Seorang yang dapat membayar harga, hidupnya akan dihargai. Namun dia yang tidak bisa membayar harga, hidupnya tidak berharga.

Anda pasti sering mendengar kurikulum merdeka yang akan digunakan disekolah. Kurikulum yang masih tahap pengujian sebelum dikonsumsi khalayak umum. Tapi pernahkah Anda memikirkan bagaimana menikmati kurikulum merdeka sedangkan masuk sekolah tata tertib harus bersepatu hitam, berseragam, bahkan hanya membayar SPP pun sulit?

Hal inilah yang saya rasakan ketika kita sibuk membahas mengenai kurikulum. Setiap pergantian mentri maka berganti kurikulum. Tapi pernahkah mereka memikirkan untuk anak-anak yang kelas sosial menengah ke bawah. Mereka harus membayar biaya pendaftaran, uang gedung, infak bulanan, yang mana itu semua hanya untuk Pre Conventional kenyamanan struktural sekolah sendiri.
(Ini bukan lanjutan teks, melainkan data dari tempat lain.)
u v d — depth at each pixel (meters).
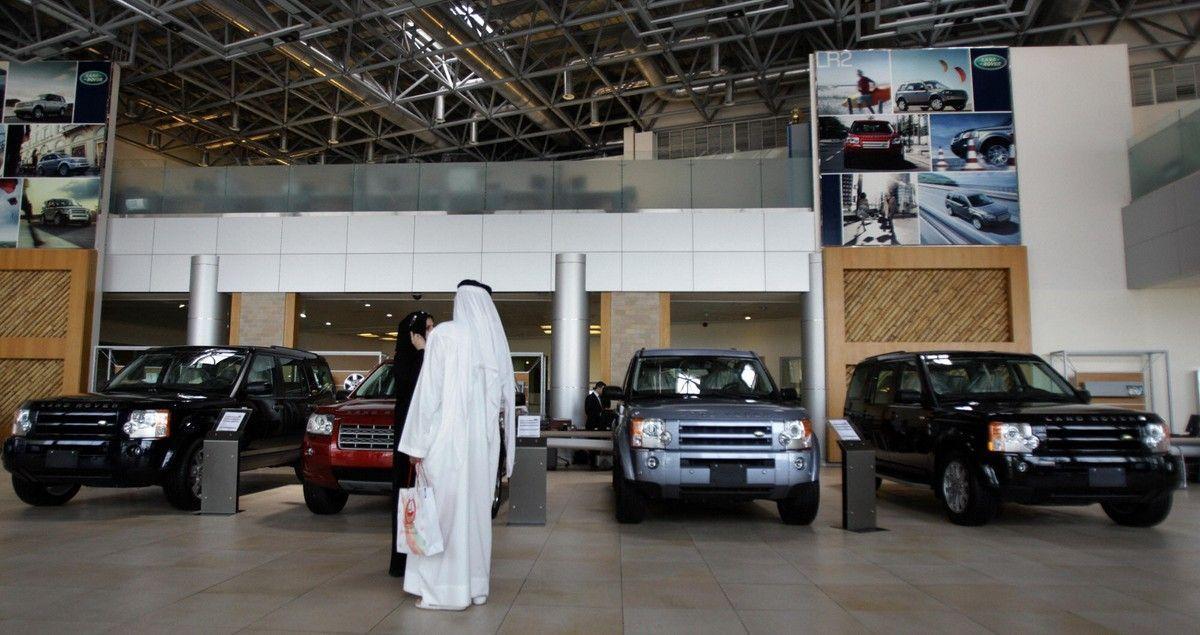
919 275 15.18
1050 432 6.51
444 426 4.10
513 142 31.39
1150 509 6.79
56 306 16.23
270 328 15.96
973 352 8.24
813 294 15.30
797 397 7.51
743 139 26.31
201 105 25.45
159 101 24.53
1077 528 6.89
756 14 17.69
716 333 23.47
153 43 21.69
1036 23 21.28
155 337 27.77
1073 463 6.40
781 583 4.70
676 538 6.29
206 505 7.39
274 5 18.70
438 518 4.04
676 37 20.67
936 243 15.09
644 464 6.51
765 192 15.84
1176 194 13.22
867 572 5.03
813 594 4.43
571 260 15.52
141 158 28.03
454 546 4.05
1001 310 14.91
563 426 14.02
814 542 6.14
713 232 15.67
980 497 6.73
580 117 27.89
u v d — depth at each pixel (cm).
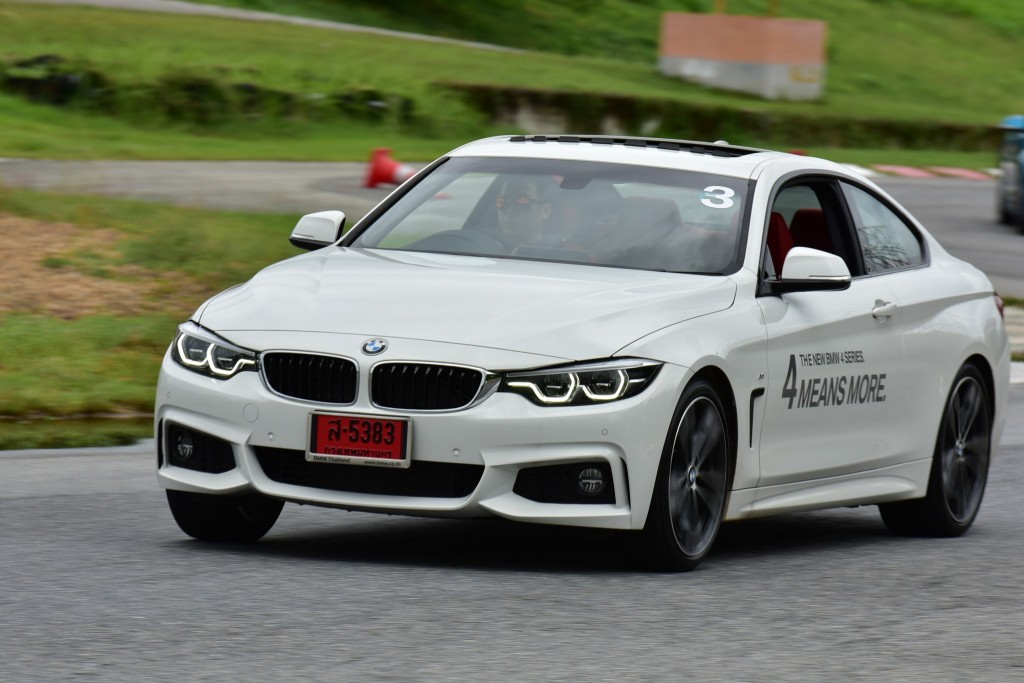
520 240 1812
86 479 2134
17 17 10650
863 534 2066
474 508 1532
Maka artikel ini menjelaskan bahwa pakaian seragam nasional adalah pakaian yang dikenakan pada hari belajar oleh peserta didik disekolah, yang jenis, model dan warnanya sama berlaku sesama nasional. 
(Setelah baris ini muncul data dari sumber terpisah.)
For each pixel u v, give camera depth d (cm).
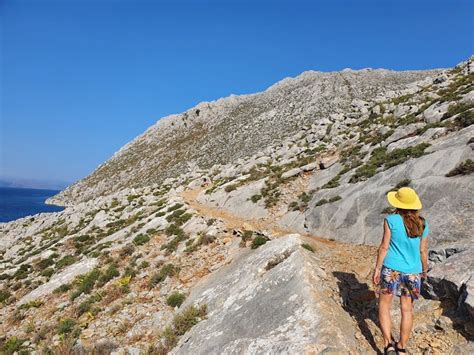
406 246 604
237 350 792
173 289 1468
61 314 1581
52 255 2614
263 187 2844
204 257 1672
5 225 5222
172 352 975
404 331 595
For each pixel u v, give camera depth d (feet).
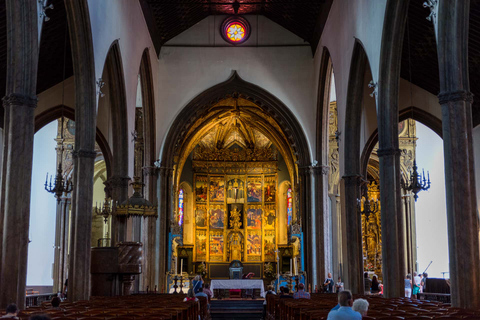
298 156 110.52
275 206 150.92
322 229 107.04
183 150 128.57
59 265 116.06
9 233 46.11
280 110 111.14
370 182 134.31
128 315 29.01
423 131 120.88
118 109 80.33
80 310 34.78
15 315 26.30
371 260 131.44
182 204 149.89
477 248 46.75
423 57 82.02
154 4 96.37
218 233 150.92
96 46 65.31
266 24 113.19
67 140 119.44
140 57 92.38
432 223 117.19
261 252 149.59
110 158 94.89
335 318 29.22
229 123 149.18
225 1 104.06
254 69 111.86
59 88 92.17
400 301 47.75
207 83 111.24
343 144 84.38
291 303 50.01
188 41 112.47
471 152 48.08
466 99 48.47
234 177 153.69
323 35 100.32
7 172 46.75
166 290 107.96
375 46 67.05
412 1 69.26
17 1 47.50
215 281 109.70
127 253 67.72
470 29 69.51
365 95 90.27
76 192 63.98
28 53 48.03
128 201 71.82
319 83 105.81
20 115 47.26
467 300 45.91
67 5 60.18
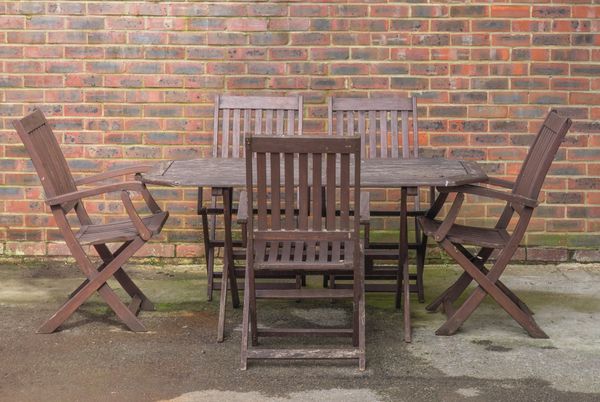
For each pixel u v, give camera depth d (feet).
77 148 20.26
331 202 14.11
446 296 17.06
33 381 13.99
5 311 17.21
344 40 19.97
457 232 16.34
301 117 18.58
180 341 15.70
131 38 20.03
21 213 20.42
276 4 19.92
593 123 20.06
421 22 19.93
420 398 13.34
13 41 20.07
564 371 14.32
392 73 20.03
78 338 15.81
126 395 13.47
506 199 15.30
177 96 20.12
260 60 20.02
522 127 20.12
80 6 19.99
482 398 13.33
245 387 13.74
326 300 17.94
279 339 15.72
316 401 13.23
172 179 15.25
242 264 20.43
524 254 20.35
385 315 17.11
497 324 16.53
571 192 20.21
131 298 17.84
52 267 20.17
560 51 19.97
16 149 20.29
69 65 20.11
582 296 18.25
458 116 20.10
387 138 19.76
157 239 20.44
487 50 19.97
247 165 13.88
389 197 20.13
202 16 19.97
Pakaian seragam khas sekolah adalah pakaian seragam bercirikan karakteristik sekolah yang dikenakan oleh peserta didik pada hari tertentu dalam rangka meningkatkan kebanggaan peserta didik terhadap sekolahnya. (UU No. 45 tahun 2014 pasal 1).

Peraturan ini terdengar baik sebagai identitas siswa. Namun pernahkah kalian mendengar jeritan anak yatim piatu yang terlantar dijalanan. Mereka tidak literat setiap harinya hanya mengamen, berjualan, melihat anak-anak lalu lalang berseragam sama berangkat sekolah. Inikah pendidikan pembebasan, memberikan pelayanan pendidikan adalah kewajiban negara.
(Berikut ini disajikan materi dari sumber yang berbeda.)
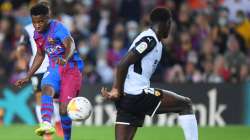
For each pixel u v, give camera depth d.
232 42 42.12
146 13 45.62
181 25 43.41
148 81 19.55
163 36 19.33
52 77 22.27
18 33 41.06
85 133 31.88
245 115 37.41
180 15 43.72
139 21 45.50
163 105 19.78
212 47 41.72
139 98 19.31
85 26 43.22
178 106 20.03
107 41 43.25
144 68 19.25
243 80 40.94
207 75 40.50
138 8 45.62
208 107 37.22
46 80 22.25
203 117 37.19
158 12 19.20
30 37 27.73
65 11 43.44
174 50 41.03
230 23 45.12
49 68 22.55
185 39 41.72
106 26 43.88
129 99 19.28
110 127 35.06
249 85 37.44
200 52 41.62
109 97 18.73
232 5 46.56
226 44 42.47
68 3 43.66
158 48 19.16
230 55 41.34
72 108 20.16
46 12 21.75
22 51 28.11
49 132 21.11
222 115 37.31
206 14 44.97
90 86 36.69
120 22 44.38
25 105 36.72
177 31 42.72
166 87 37.00
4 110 36.72
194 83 37.16
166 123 36.91
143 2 46.00
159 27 19.16
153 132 32.44
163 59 40.09
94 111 36.69
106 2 45.91
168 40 40.81
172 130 33.53
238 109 37.34
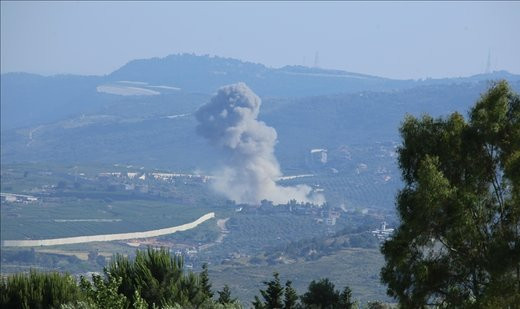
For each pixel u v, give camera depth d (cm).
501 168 15962
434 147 16162
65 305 15038
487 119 15950
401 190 16312
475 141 16050
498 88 16162
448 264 15650
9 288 16138
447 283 15688
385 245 16038
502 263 15125
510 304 15125
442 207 15500
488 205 15750
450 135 16088
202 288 18125
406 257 15812
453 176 16100
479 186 16012
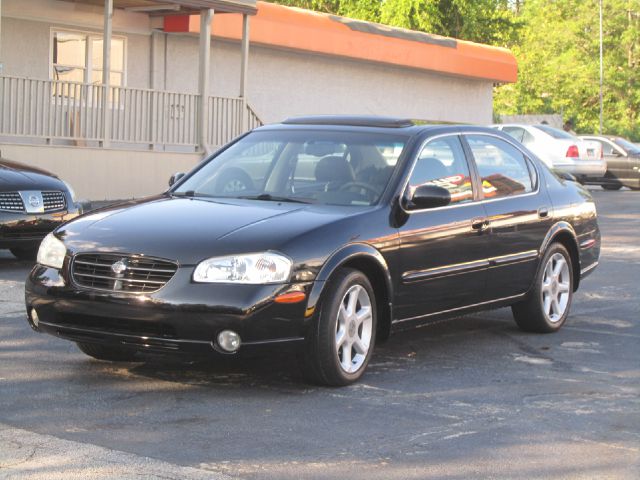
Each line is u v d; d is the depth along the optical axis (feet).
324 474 16.42
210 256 20.70
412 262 23.66
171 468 16.48
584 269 30.83
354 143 25.16
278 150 25.59
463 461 17.28
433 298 24.56
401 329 23.97
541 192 28.91
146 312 20.58
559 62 243.60
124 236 21.49
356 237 22.25
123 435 18.25
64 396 20.85
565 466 17.16
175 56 78.59
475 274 25.77
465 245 25.31
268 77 86.48
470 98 110.83
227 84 82.58
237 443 17.95
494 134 28.09
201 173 25.93
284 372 23.27
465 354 26.14
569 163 89.40
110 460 16.80
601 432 19.25
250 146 26.18
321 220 22.15
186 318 20.39
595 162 90.43
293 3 159.63
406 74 101.45
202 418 19.44
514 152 28.60
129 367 23.47
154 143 66.59
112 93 66.28
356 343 22.43
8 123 60.34
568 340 28.48
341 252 21.74
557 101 245.24
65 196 39.83
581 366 25.12
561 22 255.29
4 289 34.19
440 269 24.54
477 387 22.58
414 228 23.77
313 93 90.89
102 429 18.60
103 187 63.00
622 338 28.91
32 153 58.65
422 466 16.96
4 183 38.47
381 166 24.40
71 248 21.74
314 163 24.84
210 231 21.44
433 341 27.76
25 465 16.46
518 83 247.50
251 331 20.48
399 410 20.43
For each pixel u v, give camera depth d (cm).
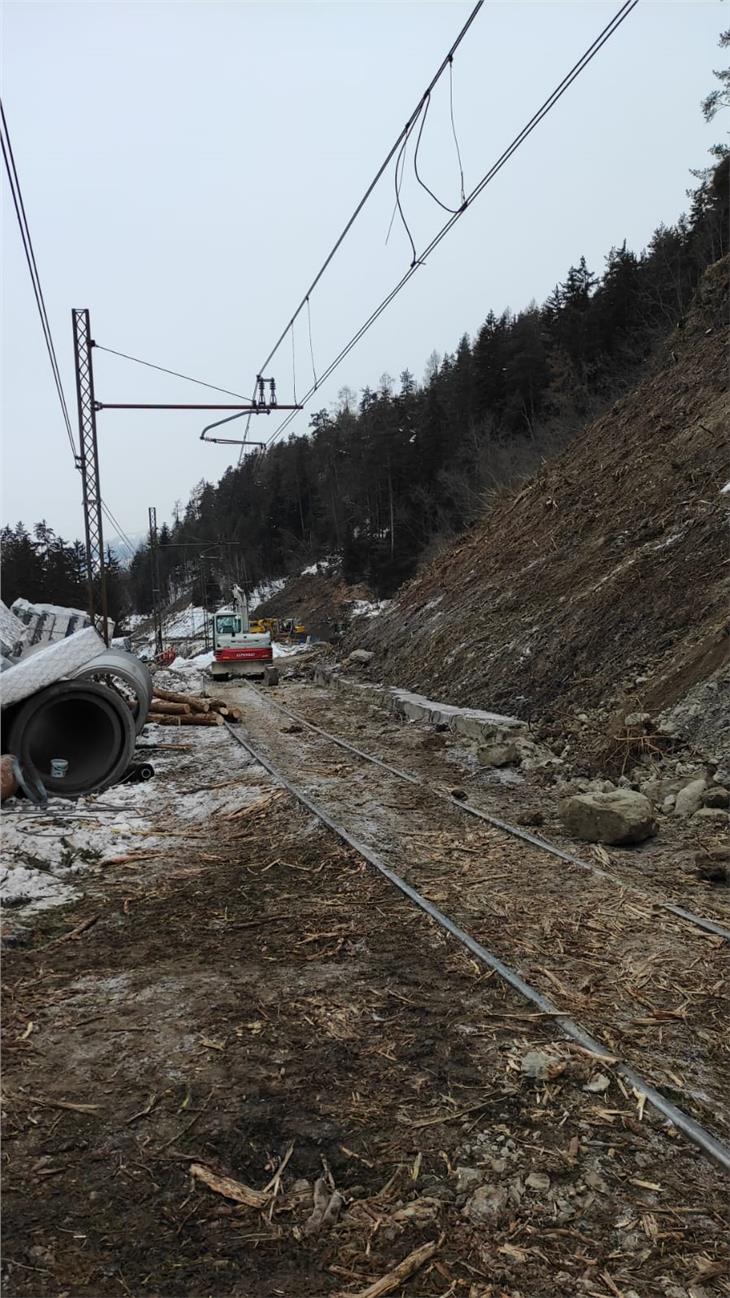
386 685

Dalam kasus peraturan disekolah siswa yang tidak menggunakan logo sekolah dan memakai pakaian resmi yang sudah ditentukan sekolah akan disanksi. Sanksinya berupa tidak ikut belajar, membersihkan sampah bahkan dijemur. 

Hal inilah yang disebut pre conventional sehingga siswa terpaksa membeli baju seragam dengan cara apapun. Uang hasil mengamen ditabung untuk beli seragam, ada juga sampai mencuri. Mereka takut di hukum, dijemur, membersihkan sampah takut tidak bisa ikut belajar sehingga harus menaati tata tertib.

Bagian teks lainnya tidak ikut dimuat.